* DOCUMENT PASSAGE:

Emotional Affairs Vs Physical Affairs: Which Hurts More?– 3 Perspectives To Consider  - Olubunmi Mabel

    I remember overhearing a couple of girls discussing affairs and how it is impossible for most guys to stay loyal to one lady.

    They ended their conversation with a rationalization that still gets my blood boiling now, “If it’s just sex, I will accept it so far I am the main partner.”

    It made me upset.

    I mean, we are talking about the worst betrayal you can face in a relationship, and you are so chill about it.

    Their excuse was that a purely physical affair wouldn’t get to them as much as an emotional affair.

    This got me thinking: emotional and physical affairs are both betrayals.

    But which hurts more?

    The answer to this question is not as straightforward as it may seem because people have different perspectives.

    Let’s explore this through the eyes of different people, each with their own story to tell.

* WHAT YOU WILL DO:
(1) Set down the passage on emotional versus physical affairs word for word, between "They ended their" and "an emotional affair.", inclusive.
(2) List every common noun in the passage on emotional versus physical affairs that refers to a person or to people.
(3) In the passage on emotional versus physical affairs, what excuse did the girls give for accepting a partner's affair?

* DATASET CONTENT:
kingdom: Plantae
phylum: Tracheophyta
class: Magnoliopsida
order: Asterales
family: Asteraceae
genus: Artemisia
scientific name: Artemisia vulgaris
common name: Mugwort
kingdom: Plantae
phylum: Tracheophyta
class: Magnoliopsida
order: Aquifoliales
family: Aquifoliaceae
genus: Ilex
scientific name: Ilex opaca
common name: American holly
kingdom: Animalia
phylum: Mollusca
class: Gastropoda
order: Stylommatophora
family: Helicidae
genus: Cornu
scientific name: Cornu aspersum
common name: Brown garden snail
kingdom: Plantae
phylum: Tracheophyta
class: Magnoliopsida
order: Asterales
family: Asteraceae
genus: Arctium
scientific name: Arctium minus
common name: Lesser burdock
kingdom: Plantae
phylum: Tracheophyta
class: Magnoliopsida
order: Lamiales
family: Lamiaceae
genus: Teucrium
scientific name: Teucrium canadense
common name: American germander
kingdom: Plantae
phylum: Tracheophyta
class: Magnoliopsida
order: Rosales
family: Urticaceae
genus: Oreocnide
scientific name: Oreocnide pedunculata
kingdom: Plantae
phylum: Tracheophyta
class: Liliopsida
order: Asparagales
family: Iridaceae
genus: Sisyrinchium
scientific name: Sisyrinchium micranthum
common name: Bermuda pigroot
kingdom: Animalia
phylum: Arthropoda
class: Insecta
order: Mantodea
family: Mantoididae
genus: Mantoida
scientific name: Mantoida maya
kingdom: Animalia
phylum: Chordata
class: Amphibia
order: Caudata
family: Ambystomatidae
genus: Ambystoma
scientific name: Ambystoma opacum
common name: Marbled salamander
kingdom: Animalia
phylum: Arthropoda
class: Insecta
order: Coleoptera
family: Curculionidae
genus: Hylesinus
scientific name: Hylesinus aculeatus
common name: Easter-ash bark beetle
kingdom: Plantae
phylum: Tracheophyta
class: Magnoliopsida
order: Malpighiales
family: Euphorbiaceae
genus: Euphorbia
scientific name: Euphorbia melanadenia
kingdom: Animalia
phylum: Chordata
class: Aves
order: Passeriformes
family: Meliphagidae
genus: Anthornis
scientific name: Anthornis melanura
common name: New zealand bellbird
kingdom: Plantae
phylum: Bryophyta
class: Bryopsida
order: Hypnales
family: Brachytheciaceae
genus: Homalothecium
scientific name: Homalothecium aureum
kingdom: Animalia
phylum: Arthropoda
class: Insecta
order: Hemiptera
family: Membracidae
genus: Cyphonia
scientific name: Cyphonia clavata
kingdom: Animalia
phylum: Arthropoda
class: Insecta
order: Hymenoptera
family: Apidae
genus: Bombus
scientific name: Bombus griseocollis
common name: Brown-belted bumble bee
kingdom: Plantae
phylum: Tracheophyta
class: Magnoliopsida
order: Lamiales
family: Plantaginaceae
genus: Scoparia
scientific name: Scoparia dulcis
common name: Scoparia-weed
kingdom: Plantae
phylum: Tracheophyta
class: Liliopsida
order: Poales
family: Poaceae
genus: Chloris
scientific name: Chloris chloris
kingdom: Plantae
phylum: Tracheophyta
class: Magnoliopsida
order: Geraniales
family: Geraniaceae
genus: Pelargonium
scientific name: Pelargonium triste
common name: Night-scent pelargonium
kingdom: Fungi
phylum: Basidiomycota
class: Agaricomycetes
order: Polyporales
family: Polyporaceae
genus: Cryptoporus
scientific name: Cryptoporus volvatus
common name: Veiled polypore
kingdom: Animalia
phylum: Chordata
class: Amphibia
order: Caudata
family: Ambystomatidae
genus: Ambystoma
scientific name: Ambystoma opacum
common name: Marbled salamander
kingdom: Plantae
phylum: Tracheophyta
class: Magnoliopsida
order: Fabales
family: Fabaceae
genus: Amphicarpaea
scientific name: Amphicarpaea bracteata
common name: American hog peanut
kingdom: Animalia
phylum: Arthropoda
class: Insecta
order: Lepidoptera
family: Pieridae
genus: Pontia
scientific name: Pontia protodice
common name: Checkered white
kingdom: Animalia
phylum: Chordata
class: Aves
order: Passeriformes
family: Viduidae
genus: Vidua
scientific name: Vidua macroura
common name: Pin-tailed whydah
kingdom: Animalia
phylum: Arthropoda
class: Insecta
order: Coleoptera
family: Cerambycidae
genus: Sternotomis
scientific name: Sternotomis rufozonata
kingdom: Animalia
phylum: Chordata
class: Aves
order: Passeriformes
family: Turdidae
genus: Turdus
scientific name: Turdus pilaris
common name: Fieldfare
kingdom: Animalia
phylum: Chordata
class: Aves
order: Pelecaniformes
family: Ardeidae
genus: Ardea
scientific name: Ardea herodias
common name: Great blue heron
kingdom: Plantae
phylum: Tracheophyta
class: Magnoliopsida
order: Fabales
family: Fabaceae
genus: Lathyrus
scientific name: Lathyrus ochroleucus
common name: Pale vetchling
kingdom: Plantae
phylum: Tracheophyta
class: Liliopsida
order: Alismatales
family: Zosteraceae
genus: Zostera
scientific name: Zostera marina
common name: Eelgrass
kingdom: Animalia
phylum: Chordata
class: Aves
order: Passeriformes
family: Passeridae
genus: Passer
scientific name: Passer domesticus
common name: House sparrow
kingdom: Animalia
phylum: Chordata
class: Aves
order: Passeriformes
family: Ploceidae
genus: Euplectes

* OUTPUTS:
(1)
They ended their conversation with a rationalization that still gets my blood boiling now, “If it’s just sex, I will accept it so far I am the main partner.”

    It made me upset.

    I mean, we are talking about the worst betrayal you can face in a relationship, and you are so chill about it.

    Their excuse was that a purely physical affair wouldn’t get to them as much as an emotional affair.

(2) girls, guys, lady, partner, people

(3) A purely physical affair wouldn't get to them as much as an emotional affair.